== TASK ==
Copy out each line containing "span" from the entries below.

== MATERIAL FOR THIS EXERCISE ==
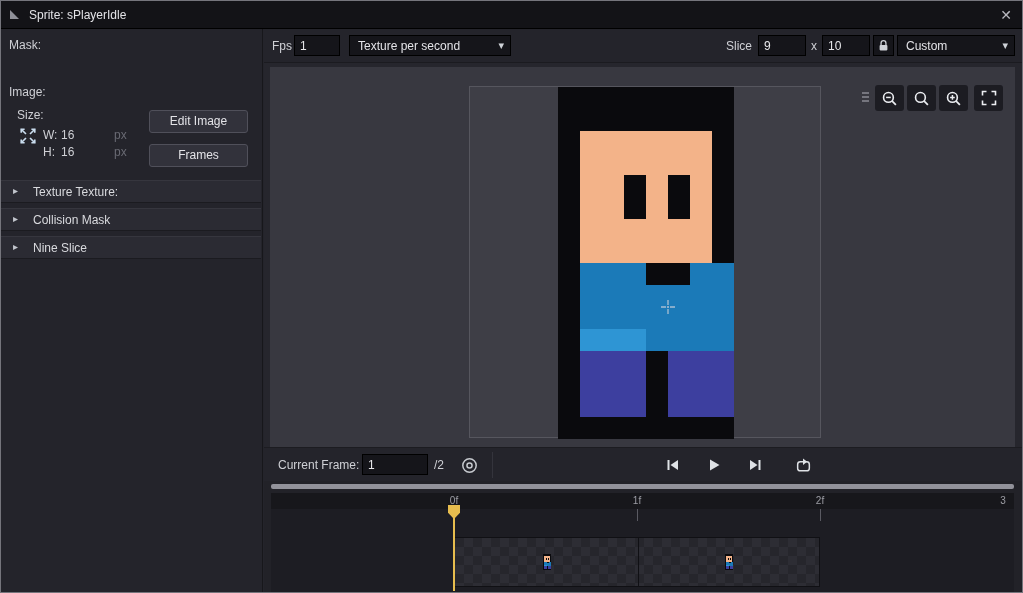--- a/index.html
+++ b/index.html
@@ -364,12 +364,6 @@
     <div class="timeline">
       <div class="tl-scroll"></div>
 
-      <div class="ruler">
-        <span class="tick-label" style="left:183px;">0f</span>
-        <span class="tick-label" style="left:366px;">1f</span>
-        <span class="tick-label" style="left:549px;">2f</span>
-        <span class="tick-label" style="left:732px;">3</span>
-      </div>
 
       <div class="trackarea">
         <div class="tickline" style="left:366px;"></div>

==

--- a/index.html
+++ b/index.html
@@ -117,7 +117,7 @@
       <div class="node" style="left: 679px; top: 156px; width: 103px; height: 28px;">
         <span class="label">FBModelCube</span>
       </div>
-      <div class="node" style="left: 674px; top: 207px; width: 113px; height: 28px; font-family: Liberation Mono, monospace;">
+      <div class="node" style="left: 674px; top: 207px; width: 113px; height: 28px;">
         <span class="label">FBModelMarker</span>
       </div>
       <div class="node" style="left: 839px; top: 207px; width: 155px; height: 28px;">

== REPLY TO THE TASK ==
-        <span class="tick-label" style="left:183px;">0f</span>
-        <span class="tick-label" style="left:366px;">1f</span>
-        <span class="tick-label" style="left:549px;">2f</span>
-        <span class="tick-label" style="left:732px;">3</span>
         <span class="label">FBModelCube</span>
         <span class="label">FBModelMarker</span>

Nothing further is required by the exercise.